**ENTRIES SUPPLIED**
*** Begin section ***
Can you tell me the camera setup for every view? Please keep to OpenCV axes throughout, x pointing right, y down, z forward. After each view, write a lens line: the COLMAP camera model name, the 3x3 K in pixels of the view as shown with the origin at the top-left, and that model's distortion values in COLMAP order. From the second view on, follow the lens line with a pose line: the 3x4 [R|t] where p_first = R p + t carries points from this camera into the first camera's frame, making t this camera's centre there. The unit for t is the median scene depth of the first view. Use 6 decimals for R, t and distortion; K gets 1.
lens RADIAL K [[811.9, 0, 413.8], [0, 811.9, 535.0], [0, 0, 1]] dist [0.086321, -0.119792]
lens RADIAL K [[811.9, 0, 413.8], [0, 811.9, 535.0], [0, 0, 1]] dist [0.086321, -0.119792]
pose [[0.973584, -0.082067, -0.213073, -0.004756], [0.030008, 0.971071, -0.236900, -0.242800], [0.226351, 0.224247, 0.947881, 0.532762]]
*** End section ***
*** Begin section ***
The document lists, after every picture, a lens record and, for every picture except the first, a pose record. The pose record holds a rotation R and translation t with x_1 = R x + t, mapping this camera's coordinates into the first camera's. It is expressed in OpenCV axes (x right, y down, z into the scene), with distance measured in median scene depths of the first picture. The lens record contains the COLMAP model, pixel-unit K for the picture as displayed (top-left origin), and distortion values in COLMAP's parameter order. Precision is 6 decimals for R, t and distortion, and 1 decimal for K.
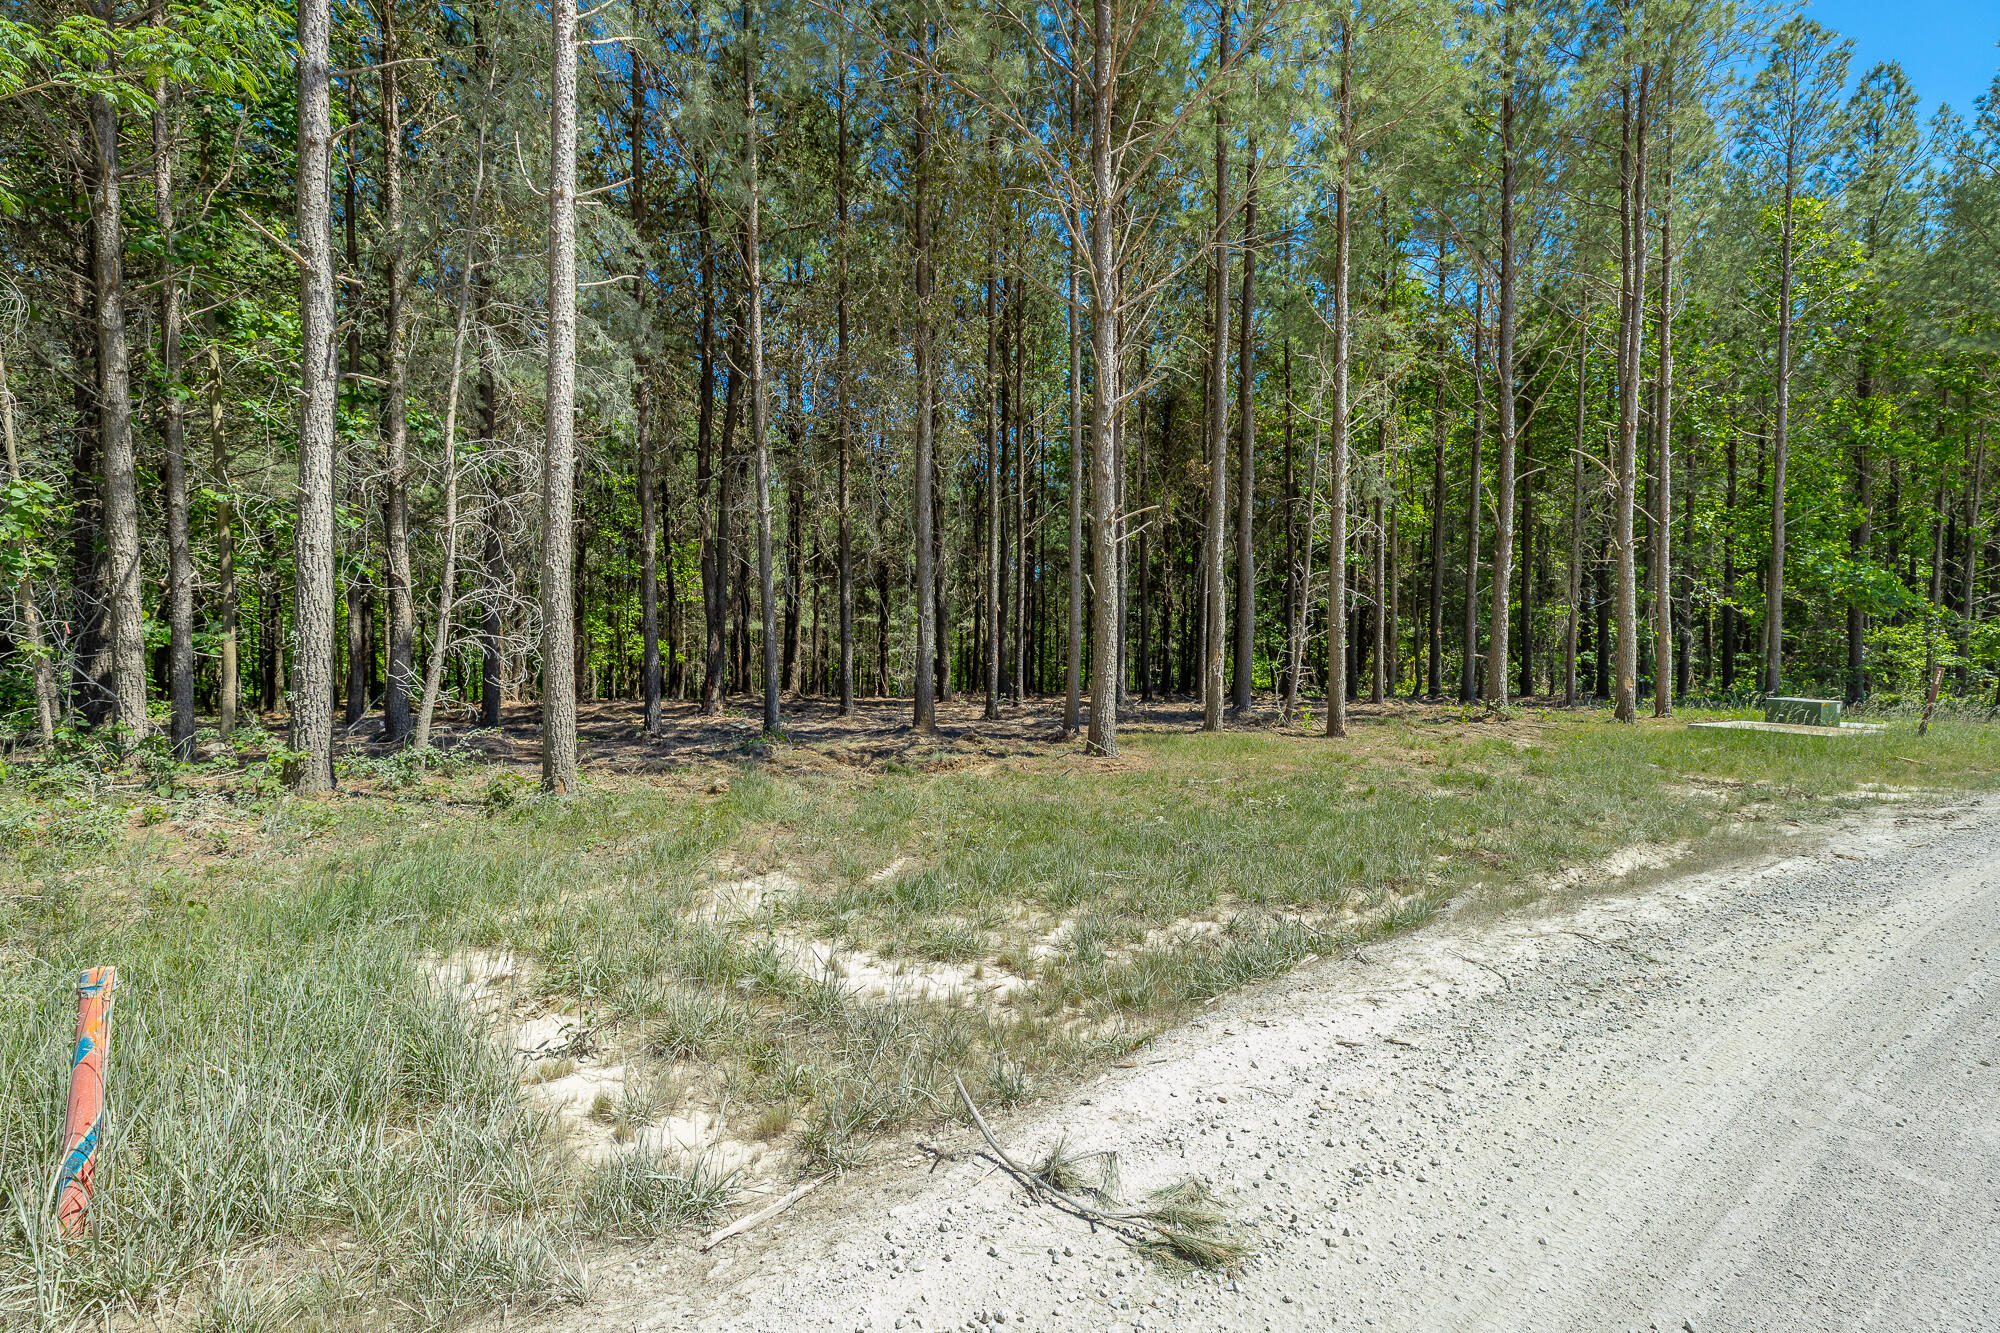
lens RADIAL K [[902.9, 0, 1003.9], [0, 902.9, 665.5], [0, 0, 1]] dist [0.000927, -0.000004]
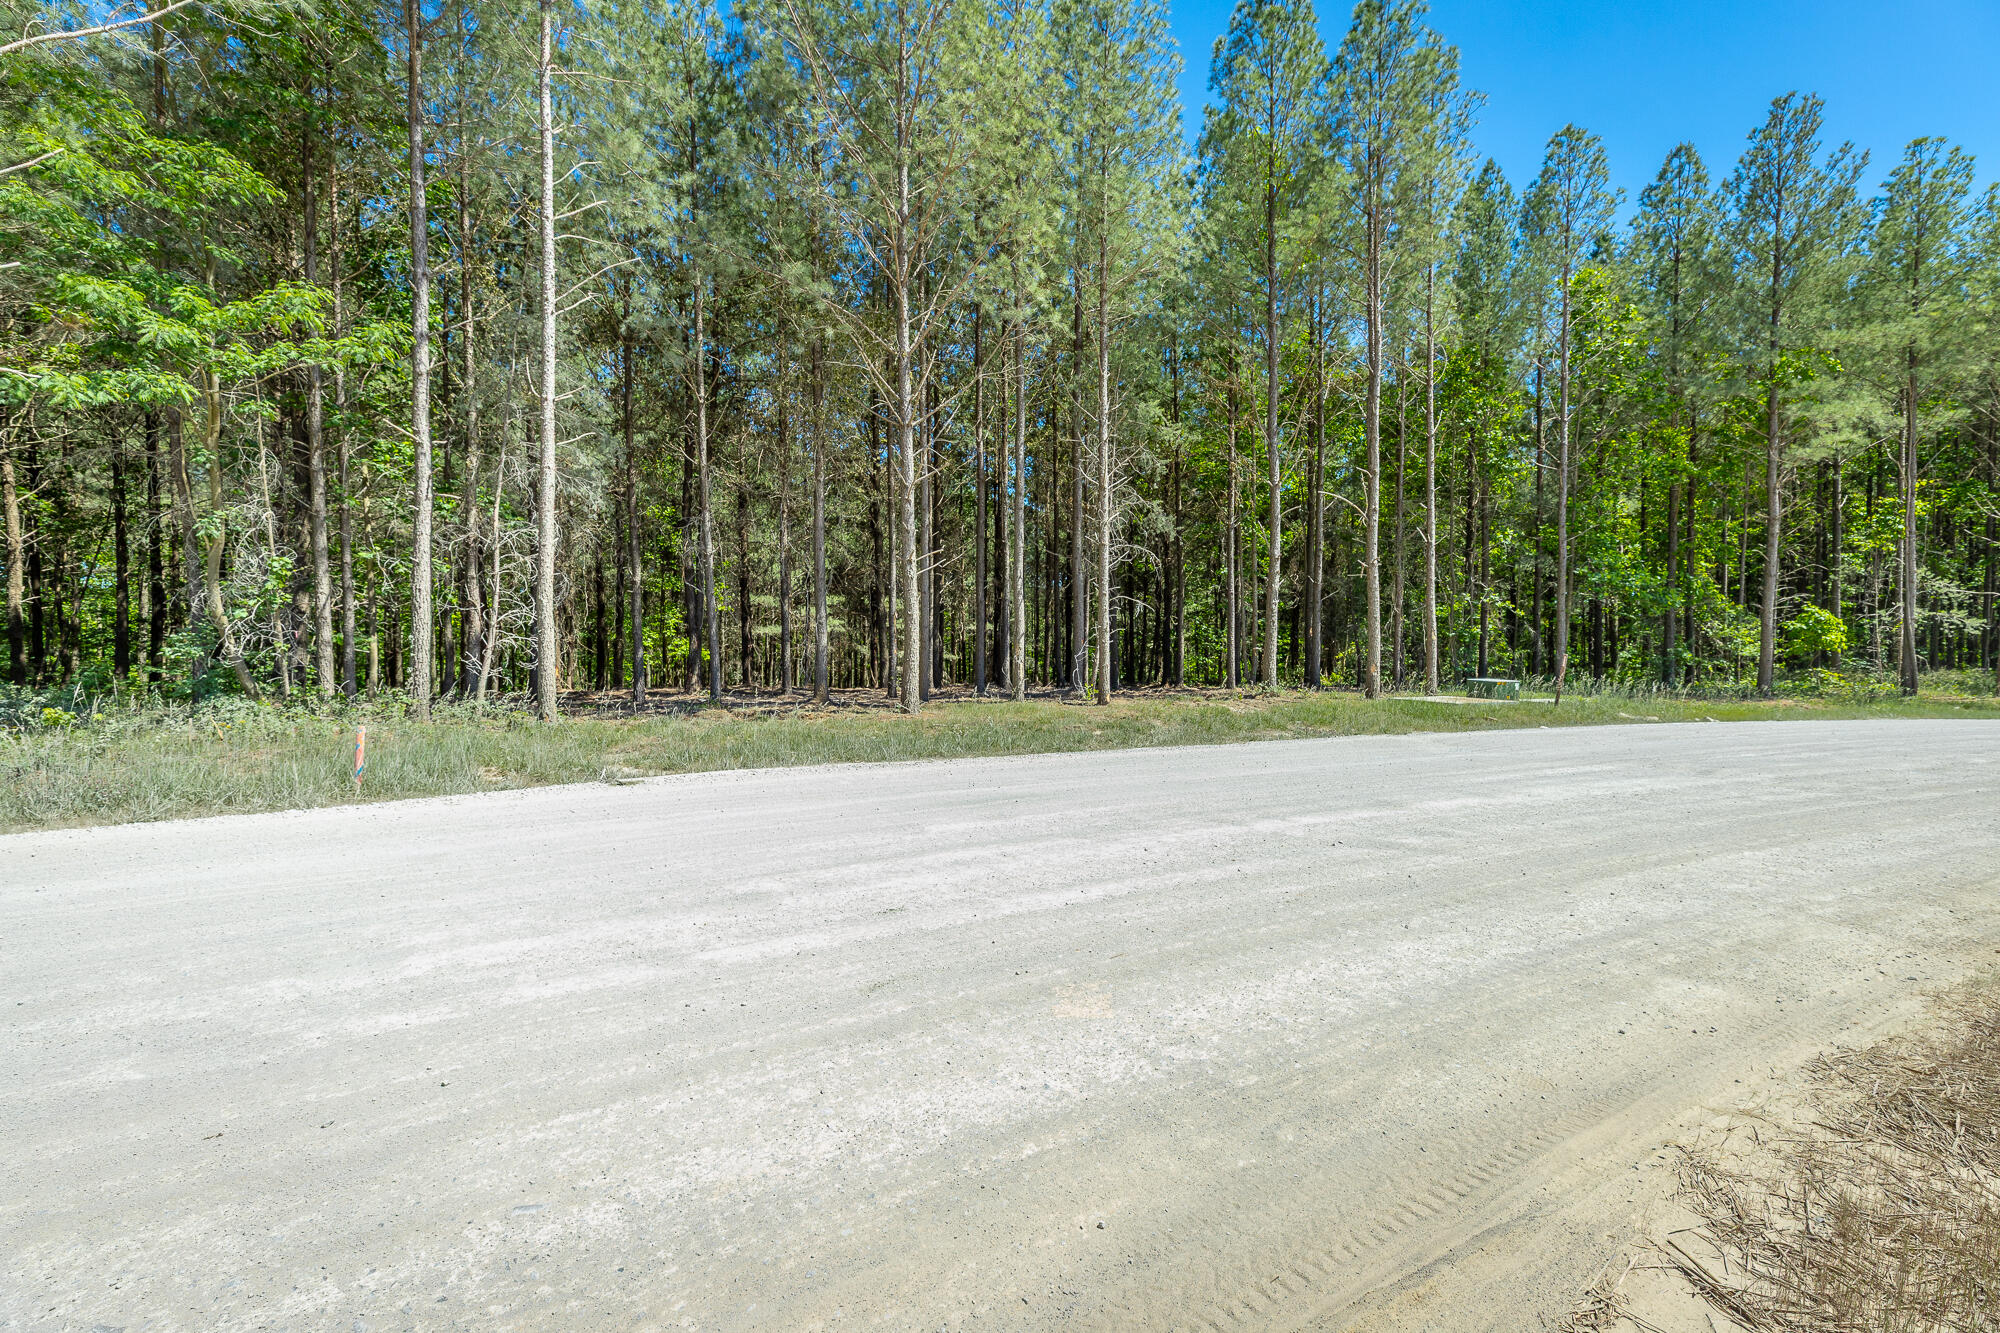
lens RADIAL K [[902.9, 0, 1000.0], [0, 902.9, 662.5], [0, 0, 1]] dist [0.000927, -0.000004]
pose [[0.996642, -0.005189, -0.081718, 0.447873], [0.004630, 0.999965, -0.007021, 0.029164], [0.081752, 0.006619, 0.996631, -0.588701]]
*** End section ***
**WHAT THE TASK REQUIRES**
Rewrite the material from the line containing "The document lists, after" up to and including the line containing "0.006619, 0.996631, -0.588701]]", with "pose record" changed to "motion record" and nothing else altered. Return only those lines, leaving out the pictures.

**SOLUTION**
The document lists, after every picture, a lens record and, for every picture except the first, a motion record. The motion record holds a rotation R and translation t with x_1 = R x + t, mapping this camera's coordinates into the first camera's. It is expressed in OpenCV axes (x right, y down, z into the scene), with distance measured in median scene depths of the first picture. The lens record contains the COLMAP model, pixel-unit K for the picture as displayed (top-left origin), and distortion values in COLMAP's parameter order. Precision is 6 decimals for R, t and distortion, and 1 decimal for K.
lens RADIAL K [[902.9, 0, 1003.9], [0, 902.9, 665.5], [0, 0, 1]] dist [0.000927, -0.000004]
lens RADIAL K [[902.9, 0, 1000.0], [0, 902.9, 662.5], [0, 0, 1]] dist [0.000927, -0.000004]
pose [[0.996642, -0.005189, -0.081718, 0.447873], [0.004630, 0.999965, -0.007021, 0.029164], [0.081752, 0.006619, 0.996631, -0.588701]]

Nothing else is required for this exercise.